# [引用文]
_____
今回は計算ミス以外で、子どもが「ミスをした!」と言う内容と、そのミスへの対策について話したいと思います。
子どもが「ミスをした!」と言う内容は、大きく2つに分かれると思います。1つはただ転記を誤っただけのような不注意によって起きたもの、すなわち「純粋なミス」で、もう1つはきちんと考えきれていないことによって起きたもの、すなわち「理解不足による間違い」です。
テストの出来について、教室で子どもたちと話すことがあるのですが、子どもは大半の間違いが前者に当てはまるかのように「ミスをした!」と言うものです。そして、理解できているから大丈夫という雰囲気を出していることがあります。しかし、それらの中には実は「理解不足による間違い」がけっこう含まれているように感じます。当然、理解不足による間違いは「ミスをした!」の一言で済ませてはダメで、間違いに向き合わないといけません。また、向き合う際には、例えば、「最後の式の理解が曖昧だから間違えてしまった」や「もう1回類題を解いて慣れておけば処理を誤らなかった」のような具体的な反省材料を見つけ、次に生かしていきたいです。
_____
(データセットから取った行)
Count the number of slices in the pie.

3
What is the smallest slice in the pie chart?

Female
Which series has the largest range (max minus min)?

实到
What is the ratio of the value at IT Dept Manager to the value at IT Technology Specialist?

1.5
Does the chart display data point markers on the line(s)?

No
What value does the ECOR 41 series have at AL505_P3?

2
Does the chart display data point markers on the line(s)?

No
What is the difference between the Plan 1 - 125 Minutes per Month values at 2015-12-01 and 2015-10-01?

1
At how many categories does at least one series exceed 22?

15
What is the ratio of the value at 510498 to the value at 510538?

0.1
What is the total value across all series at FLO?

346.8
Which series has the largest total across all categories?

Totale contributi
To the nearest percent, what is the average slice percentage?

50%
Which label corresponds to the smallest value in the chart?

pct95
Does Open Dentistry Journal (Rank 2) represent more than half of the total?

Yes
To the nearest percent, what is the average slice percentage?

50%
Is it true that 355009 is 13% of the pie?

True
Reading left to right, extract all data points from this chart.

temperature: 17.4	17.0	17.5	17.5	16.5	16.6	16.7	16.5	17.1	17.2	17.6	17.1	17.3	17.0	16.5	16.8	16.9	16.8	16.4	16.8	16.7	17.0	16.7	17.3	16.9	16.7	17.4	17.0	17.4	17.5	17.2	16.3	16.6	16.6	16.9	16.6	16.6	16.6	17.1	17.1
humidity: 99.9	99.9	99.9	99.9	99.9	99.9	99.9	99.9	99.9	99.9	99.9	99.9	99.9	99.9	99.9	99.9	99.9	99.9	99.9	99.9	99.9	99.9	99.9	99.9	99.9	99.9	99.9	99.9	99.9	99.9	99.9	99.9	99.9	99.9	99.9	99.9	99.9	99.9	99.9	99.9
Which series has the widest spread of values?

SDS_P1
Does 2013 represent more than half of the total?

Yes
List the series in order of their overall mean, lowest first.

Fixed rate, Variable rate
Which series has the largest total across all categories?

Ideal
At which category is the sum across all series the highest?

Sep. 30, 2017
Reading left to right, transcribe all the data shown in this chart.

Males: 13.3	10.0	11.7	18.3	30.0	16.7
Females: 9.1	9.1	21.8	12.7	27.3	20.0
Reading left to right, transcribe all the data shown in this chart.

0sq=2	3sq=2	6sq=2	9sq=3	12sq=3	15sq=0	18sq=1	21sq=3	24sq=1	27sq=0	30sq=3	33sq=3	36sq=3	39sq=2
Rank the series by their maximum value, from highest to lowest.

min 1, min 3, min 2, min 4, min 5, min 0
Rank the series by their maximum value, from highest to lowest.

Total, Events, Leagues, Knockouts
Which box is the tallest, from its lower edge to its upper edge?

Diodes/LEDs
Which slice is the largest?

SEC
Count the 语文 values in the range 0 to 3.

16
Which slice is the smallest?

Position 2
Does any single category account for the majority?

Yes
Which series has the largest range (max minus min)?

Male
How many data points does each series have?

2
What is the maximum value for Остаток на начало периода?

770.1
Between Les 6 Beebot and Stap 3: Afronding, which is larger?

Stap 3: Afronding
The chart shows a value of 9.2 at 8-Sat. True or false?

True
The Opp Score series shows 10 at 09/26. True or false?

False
_____
# [作業項目 1]
次の(a)〜(c)が引用文の内容と合っているかを、それぞれ「はい」か「いいえ」で答え、判断の決め手となる引用文の語句をそのまま引いて示してください。
(a) 子どもが「ミスをした!」と言う内容は、大きく2つに分かれるとされている。
(b) 転記を誤ることは「理解不足による間違い」の例として挙げられている。
(c) 理解不足による間違いは「ミスをした!」の一言で済ませてよいとされている。
# [作業項目 2]
引用文のうち、「子どもが「ミスをした!」と言う内容は、大」から「材料を見つけ、次に生かしていきたいです。」までを、両端を含めてそのまま書き写してください。
# [作業項目 3]
引用文で「純粋なミス」と並べて挙げられている、もう1つの種類の間違いは何と呼ばれていますか。
これらの行は別の出典から集めたものです。

# [記述回答 1]
(a) はい。「子どもが「ミスをした!」と言う内容は、大きく2つに分かれると思います。」
(b) いいえ。「ただ転記を誤っただけのような不注意によって起きたもの、すなわち「純粋なミス」」
(c) いいえ。「理解不足による間違いは「ミスをした!」の一言で済ませてはダメで」

# [記述回答 2]
子どもが「ミスをした!」と言う内容は、大きく2つに分かれると思います。1つはただ転記を誤っただけのような不注意によって起きたもの、すなわち「純粋なミス」で、もう1つはきちんと考えきれていないことによって起きたもの、すなわち「理解不足による間違い」です。
テストの出来について、教室で子どもたちと話すことがあるのですが、子どもは大半の間違いが前者に当てはまるかのように「ミスをした!」と言うものです。そして、理解できているから大丈夫という雰囲気を出していることがあります。しかし、それらの中には実は「理解不足による間違い」がけっこう含まれているように感じます。当然、理解不足による間違いは「ミスをした!」の一言で済ませてはダメで、間違いに向き合わないといけません。また、向き合う際には、例えば、「最後の式の理解が曖昧だから間違えてしまった」や「もう1回類題を解いて慣れておけば処理を誤らなかった」のような具体的な反省材料を見つけ、次に生かしていきたいです。

# [記述回答 3]
「理解不足による間違い」で、きちんと考えきれていないことによって起きたものです。